My best ever holiday was:
I visited the South American Altiplano with my wife Dynett. This is a strange mystical place with many peculiar properties. The rocks contain so much iron that they create strong magnetic fields causing parked cars to drive uphill by themselves.
Here’s a photo of a visit to some geysers 5000 metres above sea level. With the thinner air and reduced gravity, it’s hard to keep your feet on the ground.
Deep and meaningful
My favourite quote is:
“Nature is not a place to visit. It is home.” – Gary Snyder.
The best piece of advice I’ve ever been given is:
“Work to live, don’t live to work.” You only have the one life, so enjoy it.
In work and life I am motivated by:
All animals have a limited number of heartbeats. The general rule is that animals with fast heartbeats, like stoats, have a short lifespan, while those with slow heartbeats, like tuatara, can live over a hundred years.
This motivates me to be calm, slow my heart rate down and complete my goals before the sum of my heartbeats nears the 95% percentile!
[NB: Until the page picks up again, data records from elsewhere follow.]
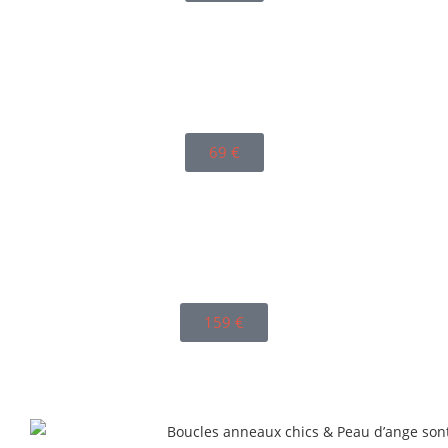
69
€
159
€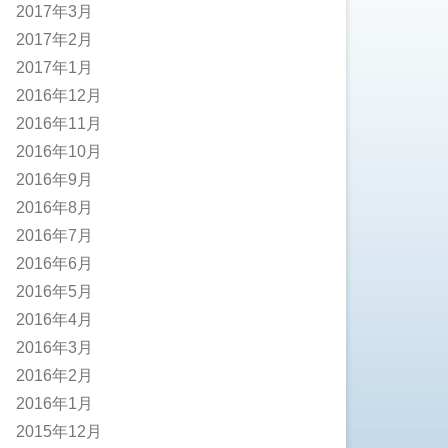
2017年3月
2017年2月
2017年1月
2016年12月
2016年11月
2016年10月
2016年9月
2016年8月
2016年7月
2016年6月
2016年5月
2016年4月
2016年3月
2016年2月
2016年1月
2015年12月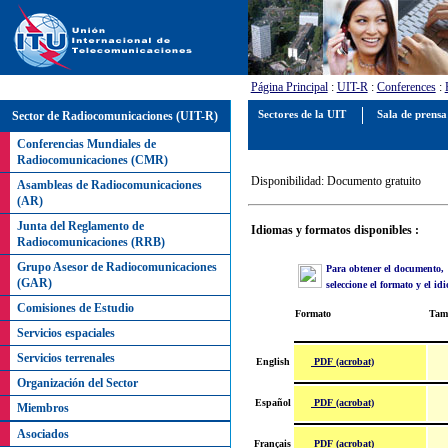
Página Principal
:
UIT-R
:
Conferences
:
Sector de Radiocomunicaciones (UIT-R)
Sectores de la UIT
Sala de prens
Conferencias Mundiales de
Radiocomunicaciones (CMR)
Disponibilidad: Documento gratuito
Asambleas de Radiocomunicaciones
(AR)
Junta del Reglamento de
Idiomas y formatos disponibles :
Radiocomunicaciones (RRB)
Grupo Asesor de Radiocomunicaciones
Para obtener el documento,
(GAR)
seleccione el formato y el id
Comisiones de Estudio
Formato
Tam
Servicios espaciales
Servicios terrenales
PDF (acrobat)
English
Organización del Sector
PDF (acrobat)
Español
Miembros
Asociados
PDF (acrobat)
Français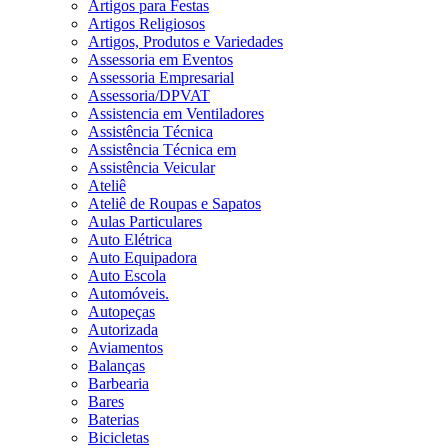
Artigos para Festas
Artigos Religiosos
Artigos, Produtos e Variedades
Assessoria em Eventos
Assessoria Empresarial
Assessoria/DPVAT
Assistencia em Ventiladores
Assistência Técnica
Assistência Técnica em
Assistência Veicular
Ateliê
Ateliê de Roupas e Sapatos
Aulas Particulares
Auto Elétrica
Auto Equipadora
Auto Escola
Automóveis.
Autopeças
Autorizada
Aviamentos
Balanças
Barbearia
Bares
Baterias
Bicicletas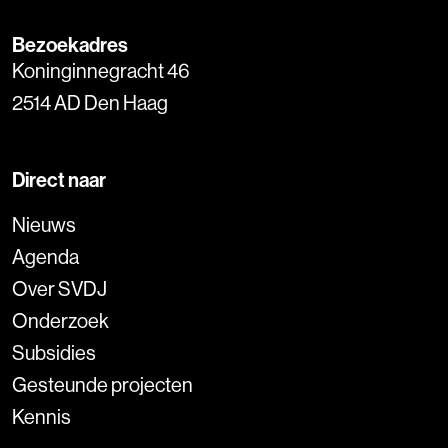
Bezoekadres
Koninginnegracht 46
2514 AD Den Haag
Direct naar
Nieuws
Agenda
Over SVDJ
Onderzoek
Subsidies
Gesteunde projecten
Kennis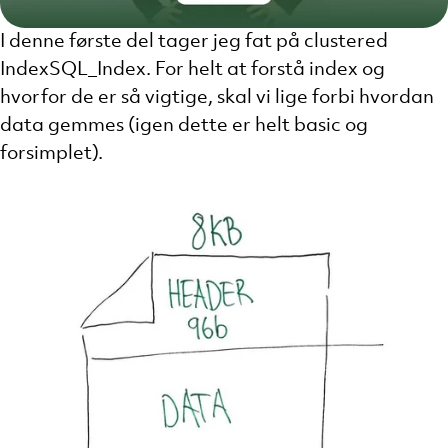
I denne første del tager jeg fat på clustered
IndexSQL_Index. For helt at forstå index og
hvorfor de er så vigtige, skal vi lige forbi hvordan
data gemmes (igen dette er helt basic og
forsimplet).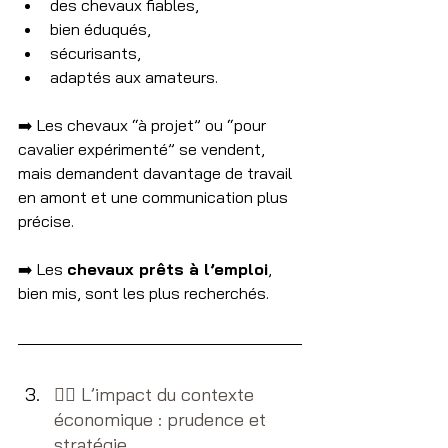
des chevaux fiables,
bien éduqués,
sécurisants,
adaptés aux amateurs.
➡️ Les chevaux “à projet” ou “pour 
cavalier expérimenté” se vendent, 
mais demandent davantage de travail 
en amont et une communication plus 
précise.
➡️ Les 
chevaux prêts à l’emploi
, 
bien mis, sont les plus recherchés.
✍🏻​ L’impact du contexte 
économique : prudence et 
stratégie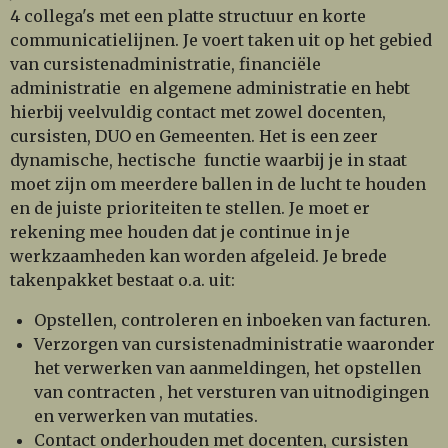
4 collega's met een platte structuur en korte
communicatielijnen. Je voert taken uit op het gebied
van cursistenadministratie, financiële
administratie en algemene administratie en hebt
hierbij veelvuldig contact met zowel docenten,
cursisten, DUO en Gemeenten. Het is een zeer
dynamische, hectische functie waarbij je in staat
moet zijn om meerdere ballen in de lucht te houden
en de juiste prioriteiten te stellen. Je moet er
rekening mee houden dat je continue in je
werkzaamheden kan worden afgeleid. Je brede
takenpakket bestaat o.a. uit:
Opstellen, controleren en inboeken van facturen.
Verzorgen van cursistenadministratie waaronder
het verwerken van aanmeldingen, het opstellen
van contracten , het versturen van uitnodigingen
en verwerken van mutaties.
Contact onderhouden met docenten, cursisten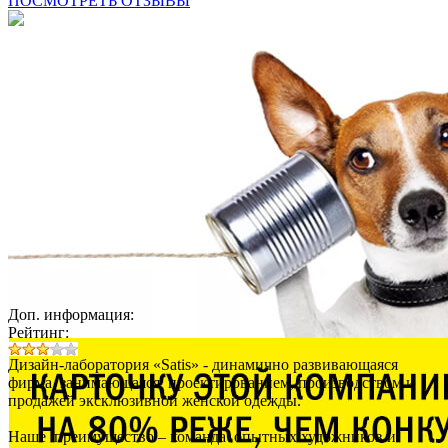
ПОСМОТРЕТЬ ОТЗЫВЫ
Доп. информация:
Рейтинг:
Дизайн-лаборатория «Satis» - динамично развивающаяся
фирма, занимающаяся проектированием, производством и
продажей эксклюзивной женской одежды.
Наше преимущество – команда опытных художников и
My conservation advice to New Zealanders is:
There is conservation and there is conversation. Walk the talk!
Question of the week
What’s one interesting fact that ordinary New Zealanders might not know about kiwi?
Only the male kiwi sits on the egg, right? Not so. Incubation is carried out by both parents of three of the five kiwi species.
On Stewart Island the young kiwi from previous years can also join in with egg sitting duties. In some big families the male Stewart Island kiwi can decide not to contribute at all.